In meinem Applet werden dann Dateien erstellt und abgestellt und ein Wert ermittelt. Das funktioniert alles.
Nun möchte ich den ermittelten Wert in ein Feld in ein Texxtfeld in meinem HTML-Dokument schreiben. 
Ist das irgendwie möglich? Bin leider absoluter Neuling mit Applets und konnte hier im Forum nichts dazu finden (Suche nach Applets + Rückgabewert; Wert aus applets zurückgeben etc.)
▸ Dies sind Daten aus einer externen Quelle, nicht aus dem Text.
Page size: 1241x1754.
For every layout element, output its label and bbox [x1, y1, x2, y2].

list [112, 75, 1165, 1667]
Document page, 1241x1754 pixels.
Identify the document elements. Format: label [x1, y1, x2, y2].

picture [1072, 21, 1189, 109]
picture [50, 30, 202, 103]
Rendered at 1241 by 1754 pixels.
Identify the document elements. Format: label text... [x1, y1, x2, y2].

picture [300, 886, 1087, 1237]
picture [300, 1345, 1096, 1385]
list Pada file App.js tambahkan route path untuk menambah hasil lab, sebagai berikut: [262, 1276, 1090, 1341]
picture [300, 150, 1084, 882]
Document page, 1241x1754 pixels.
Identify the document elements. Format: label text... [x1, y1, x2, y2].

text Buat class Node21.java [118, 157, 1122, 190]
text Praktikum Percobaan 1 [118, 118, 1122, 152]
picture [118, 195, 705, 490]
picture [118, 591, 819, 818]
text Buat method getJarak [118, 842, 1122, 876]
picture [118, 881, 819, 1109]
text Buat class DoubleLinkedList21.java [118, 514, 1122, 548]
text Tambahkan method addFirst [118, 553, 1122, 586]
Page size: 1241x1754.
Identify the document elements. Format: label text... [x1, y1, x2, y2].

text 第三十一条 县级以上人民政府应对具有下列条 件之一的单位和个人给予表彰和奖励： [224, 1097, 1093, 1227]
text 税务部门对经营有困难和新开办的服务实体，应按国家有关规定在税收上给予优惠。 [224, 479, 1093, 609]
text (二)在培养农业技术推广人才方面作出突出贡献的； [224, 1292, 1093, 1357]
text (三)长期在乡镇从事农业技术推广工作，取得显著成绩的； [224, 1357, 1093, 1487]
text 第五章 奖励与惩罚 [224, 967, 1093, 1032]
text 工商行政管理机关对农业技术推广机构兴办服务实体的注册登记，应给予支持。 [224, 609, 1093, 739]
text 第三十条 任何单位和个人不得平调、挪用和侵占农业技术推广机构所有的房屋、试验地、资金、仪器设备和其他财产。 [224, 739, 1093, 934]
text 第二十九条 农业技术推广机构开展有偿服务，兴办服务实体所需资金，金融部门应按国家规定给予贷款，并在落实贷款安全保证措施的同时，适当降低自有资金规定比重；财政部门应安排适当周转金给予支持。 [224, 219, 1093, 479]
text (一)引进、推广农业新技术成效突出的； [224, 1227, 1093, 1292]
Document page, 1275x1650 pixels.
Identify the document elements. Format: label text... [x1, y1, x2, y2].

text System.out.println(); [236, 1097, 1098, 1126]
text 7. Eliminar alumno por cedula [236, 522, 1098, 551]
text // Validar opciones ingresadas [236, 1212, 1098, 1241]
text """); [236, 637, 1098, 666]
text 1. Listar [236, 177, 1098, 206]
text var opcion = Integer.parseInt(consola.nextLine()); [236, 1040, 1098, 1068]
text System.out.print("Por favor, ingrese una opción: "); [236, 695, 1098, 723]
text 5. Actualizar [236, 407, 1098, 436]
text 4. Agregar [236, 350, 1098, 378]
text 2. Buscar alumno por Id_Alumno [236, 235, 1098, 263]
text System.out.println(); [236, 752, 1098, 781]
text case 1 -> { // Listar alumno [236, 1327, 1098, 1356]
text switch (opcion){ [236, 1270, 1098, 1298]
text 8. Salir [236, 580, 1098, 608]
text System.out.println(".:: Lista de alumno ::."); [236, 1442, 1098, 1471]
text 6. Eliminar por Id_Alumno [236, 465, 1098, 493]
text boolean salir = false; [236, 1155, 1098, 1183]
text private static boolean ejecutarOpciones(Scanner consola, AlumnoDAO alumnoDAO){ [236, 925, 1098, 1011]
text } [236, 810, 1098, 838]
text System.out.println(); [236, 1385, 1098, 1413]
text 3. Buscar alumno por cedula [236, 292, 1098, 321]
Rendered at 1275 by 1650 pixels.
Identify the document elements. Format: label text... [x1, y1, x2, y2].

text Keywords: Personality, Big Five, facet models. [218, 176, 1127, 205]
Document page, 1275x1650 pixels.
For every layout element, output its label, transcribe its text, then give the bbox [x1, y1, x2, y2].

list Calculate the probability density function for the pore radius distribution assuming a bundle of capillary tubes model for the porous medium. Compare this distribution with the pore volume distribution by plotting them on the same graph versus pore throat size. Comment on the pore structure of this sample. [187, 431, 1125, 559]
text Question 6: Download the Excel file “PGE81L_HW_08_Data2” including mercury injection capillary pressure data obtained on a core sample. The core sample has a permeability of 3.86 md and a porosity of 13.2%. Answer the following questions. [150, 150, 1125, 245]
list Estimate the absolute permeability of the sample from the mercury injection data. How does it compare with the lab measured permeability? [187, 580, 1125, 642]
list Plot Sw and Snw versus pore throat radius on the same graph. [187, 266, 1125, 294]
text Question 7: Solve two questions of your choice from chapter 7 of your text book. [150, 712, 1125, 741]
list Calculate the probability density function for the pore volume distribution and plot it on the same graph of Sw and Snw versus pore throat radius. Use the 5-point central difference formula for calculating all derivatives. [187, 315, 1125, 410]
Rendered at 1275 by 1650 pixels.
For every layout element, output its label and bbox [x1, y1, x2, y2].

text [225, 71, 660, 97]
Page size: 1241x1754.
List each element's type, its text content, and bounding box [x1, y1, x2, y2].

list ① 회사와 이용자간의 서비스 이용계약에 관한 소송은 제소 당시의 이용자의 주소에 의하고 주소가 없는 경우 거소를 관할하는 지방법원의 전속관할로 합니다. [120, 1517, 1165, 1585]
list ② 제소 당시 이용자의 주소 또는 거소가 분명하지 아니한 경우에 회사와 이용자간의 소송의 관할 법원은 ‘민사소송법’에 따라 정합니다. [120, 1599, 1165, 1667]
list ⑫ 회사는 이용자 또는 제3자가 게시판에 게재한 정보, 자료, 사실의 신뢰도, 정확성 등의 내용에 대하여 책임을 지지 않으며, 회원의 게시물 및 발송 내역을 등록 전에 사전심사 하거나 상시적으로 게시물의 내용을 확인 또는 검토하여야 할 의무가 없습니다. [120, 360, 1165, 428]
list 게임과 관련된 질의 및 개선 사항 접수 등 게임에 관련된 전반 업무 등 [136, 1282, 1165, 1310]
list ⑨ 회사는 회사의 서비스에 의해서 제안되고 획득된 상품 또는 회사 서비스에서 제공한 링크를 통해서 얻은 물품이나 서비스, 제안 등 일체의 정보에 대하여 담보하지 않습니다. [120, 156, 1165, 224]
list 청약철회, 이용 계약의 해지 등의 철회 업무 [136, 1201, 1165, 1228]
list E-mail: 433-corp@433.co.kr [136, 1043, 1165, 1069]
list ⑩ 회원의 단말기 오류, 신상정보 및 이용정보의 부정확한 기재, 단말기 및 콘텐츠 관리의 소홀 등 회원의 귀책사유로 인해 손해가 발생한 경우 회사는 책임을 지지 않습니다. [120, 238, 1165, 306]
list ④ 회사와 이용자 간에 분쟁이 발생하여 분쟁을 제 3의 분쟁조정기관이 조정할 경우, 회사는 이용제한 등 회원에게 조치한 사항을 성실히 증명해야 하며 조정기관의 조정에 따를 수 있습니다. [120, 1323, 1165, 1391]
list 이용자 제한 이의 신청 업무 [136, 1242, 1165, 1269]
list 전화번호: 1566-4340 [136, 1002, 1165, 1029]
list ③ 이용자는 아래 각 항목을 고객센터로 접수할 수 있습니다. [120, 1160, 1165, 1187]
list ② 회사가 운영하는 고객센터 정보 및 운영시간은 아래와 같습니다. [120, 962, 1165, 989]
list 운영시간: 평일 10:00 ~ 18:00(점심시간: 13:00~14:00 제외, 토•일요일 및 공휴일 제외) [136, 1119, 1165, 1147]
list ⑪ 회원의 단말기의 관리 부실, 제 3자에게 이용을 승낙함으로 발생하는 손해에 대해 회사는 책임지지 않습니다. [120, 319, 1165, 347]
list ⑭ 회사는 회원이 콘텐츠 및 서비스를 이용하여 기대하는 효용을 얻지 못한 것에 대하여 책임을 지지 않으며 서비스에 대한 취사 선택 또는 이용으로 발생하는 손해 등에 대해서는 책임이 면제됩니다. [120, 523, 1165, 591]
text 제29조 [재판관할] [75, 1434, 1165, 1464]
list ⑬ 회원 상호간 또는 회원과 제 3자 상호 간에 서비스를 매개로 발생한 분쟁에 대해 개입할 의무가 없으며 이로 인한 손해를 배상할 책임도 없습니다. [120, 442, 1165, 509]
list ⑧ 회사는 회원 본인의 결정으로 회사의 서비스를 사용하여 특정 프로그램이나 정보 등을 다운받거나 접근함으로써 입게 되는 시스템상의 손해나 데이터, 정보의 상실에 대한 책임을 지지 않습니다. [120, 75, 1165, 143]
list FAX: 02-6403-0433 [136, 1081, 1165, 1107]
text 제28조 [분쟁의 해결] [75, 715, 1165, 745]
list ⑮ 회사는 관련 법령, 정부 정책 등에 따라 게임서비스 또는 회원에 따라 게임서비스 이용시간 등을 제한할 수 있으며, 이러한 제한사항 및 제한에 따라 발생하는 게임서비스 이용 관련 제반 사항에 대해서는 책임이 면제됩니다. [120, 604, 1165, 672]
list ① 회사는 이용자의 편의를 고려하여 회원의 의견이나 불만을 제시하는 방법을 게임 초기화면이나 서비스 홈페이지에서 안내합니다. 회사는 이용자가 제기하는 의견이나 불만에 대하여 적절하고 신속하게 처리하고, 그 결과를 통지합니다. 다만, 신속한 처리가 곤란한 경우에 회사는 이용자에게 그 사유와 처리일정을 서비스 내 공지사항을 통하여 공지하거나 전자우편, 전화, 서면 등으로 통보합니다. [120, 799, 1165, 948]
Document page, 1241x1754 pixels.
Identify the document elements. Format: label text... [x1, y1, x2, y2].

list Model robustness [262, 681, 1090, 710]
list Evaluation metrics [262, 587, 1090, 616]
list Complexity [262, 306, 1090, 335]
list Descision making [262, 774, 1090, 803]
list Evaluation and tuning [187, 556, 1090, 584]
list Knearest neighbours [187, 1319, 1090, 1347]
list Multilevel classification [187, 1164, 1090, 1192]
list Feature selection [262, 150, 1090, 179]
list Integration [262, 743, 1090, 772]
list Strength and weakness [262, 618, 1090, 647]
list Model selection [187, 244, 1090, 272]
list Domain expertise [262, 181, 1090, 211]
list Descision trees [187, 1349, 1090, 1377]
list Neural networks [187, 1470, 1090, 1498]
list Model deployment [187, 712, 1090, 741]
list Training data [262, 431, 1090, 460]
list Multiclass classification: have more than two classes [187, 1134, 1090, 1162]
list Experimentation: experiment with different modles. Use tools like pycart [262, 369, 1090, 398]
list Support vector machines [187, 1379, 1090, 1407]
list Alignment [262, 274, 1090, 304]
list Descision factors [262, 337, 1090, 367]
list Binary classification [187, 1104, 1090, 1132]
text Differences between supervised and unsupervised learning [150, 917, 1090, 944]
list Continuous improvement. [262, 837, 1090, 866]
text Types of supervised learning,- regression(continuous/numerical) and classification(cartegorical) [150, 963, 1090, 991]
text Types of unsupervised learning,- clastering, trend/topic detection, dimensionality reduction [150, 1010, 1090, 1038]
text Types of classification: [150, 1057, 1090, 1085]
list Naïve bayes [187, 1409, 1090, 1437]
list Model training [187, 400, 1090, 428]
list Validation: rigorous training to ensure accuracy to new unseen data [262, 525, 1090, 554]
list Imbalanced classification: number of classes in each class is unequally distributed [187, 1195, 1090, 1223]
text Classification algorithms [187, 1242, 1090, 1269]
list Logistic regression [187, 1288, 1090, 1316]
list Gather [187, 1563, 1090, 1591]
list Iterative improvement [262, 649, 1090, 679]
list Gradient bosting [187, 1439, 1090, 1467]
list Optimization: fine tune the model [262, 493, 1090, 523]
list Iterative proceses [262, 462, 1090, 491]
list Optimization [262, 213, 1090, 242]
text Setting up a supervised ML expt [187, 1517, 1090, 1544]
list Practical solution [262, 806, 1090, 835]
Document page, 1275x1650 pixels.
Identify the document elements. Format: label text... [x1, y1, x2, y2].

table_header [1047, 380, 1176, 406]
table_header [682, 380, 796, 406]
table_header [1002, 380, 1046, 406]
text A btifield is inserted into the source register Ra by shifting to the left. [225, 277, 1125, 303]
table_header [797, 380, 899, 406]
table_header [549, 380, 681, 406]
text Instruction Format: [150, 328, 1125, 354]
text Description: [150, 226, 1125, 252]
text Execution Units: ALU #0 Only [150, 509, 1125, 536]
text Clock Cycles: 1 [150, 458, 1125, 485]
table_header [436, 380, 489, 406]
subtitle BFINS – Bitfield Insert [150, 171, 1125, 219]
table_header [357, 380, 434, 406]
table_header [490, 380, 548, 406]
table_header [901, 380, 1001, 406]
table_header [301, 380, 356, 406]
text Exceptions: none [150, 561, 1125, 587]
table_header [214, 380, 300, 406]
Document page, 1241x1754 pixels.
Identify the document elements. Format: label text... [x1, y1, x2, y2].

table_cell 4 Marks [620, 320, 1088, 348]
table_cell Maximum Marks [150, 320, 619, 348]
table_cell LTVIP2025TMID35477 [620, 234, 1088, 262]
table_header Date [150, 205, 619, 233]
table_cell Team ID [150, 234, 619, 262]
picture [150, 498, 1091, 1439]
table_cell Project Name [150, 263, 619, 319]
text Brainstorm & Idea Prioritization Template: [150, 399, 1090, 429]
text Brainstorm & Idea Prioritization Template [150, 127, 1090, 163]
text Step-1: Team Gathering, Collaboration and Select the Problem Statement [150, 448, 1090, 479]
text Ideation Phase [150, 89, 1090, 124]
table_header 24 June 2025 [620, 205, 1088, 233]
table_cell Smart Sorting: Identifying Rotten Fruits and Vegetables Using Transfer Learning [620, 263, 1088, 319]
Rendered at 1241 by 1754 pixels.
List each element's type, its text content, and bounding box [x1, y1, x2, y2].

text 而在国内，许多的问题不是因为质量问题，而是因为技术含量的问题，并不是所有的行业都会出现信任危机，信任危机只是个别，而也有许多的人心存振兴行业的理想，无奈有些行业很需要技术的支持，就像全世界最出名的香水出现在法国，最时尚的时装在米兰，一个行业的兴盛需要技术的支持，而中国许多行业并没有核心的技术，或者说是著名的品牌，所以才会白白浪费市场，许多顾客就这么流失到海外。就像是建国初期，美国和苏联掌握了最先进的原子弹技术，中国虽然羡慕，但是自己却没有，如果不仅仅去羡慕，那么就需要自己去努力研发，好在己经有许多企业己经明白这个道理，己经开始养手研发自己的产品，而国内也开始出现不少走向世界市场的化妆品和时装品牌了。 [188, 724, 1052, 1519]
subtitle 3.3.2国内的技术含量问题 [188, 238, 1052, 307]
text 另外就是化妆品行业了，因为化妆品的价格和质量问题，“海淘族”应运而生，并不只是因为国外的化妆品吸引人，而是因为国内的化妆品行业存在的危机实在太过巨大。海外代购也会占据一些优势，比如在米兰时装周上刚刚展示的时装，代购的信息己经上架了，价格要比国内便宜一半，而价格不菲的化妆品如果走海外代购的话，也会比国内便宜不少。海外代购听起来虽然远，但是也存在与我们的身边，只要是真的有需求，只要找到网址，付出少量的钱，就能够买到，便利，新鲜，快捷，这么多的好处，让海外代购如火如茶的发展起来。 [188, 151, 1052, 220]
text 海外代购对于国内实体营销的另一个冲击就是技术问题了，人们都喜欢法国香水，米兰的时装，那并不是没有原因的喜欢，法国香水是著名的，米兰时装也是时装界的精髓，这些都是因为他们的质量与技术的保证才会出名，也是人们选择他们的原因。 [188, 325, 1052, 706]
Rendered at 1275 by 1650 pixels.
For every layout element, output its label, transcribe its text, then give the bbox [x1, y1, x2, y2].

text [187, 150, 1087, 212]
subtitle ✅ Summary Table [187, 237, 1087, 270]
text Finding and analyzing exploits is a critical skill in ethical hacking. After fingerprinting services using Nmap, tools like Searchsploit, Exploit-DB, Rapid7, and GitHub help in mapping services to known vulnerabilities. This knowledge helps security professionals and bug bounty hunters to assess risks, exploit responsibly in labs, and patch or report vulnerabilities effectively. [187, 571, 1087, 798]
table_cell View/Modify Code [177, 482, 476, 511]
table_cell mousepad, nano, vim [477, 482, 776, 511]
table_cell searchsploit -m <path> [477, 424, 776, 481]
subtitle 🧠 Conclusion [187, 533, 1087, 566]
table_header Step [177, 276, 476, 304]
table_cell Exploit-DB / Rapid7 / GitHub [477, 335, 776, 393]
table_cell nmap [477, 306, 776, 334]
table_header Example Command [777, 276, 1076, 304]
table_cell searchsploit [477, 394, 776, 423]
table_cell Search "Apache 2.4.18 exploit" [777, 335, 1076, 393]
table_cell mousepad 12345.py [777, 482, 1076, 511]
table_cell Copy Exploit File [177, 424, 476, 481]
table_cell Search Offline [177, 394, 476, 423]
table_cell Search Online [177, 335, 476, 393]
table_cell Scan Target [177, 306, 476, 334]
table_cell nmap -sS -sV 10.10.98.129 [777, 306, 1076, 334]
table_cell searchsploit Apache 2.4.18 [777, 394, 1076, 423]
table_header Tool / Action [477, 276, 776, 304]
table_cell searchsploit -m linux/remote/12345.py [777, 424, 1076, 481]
Wäre echt nett, wenn mir jemand helfen könnte.

chrissy


----------



## The_S (8. Nov 2007)

Nein. Evtl. mit einigen Workarounds, aber prinzipiell nicht. Schon allein deshalb, weil ein Applet-Clientseitig ist und der Browser beim Laden des Applets den Rest der HTML-Seite schon hat.


----------



## Hollebolle (8. Nov 2007)

Hi,

Du kannst das Problem im Zusammenspiel von Java mit JavaScript lösen. Recherchiere mal bei Google & Co. nach 





> Netscape Javascript Java LiveConnect


.

Damit sollte es gehen.


----------



## chrissy (9. Nov 2007)

danke für den Tipp Hollebolle ... werde mich gleich mal ins googlen vertiefen


----------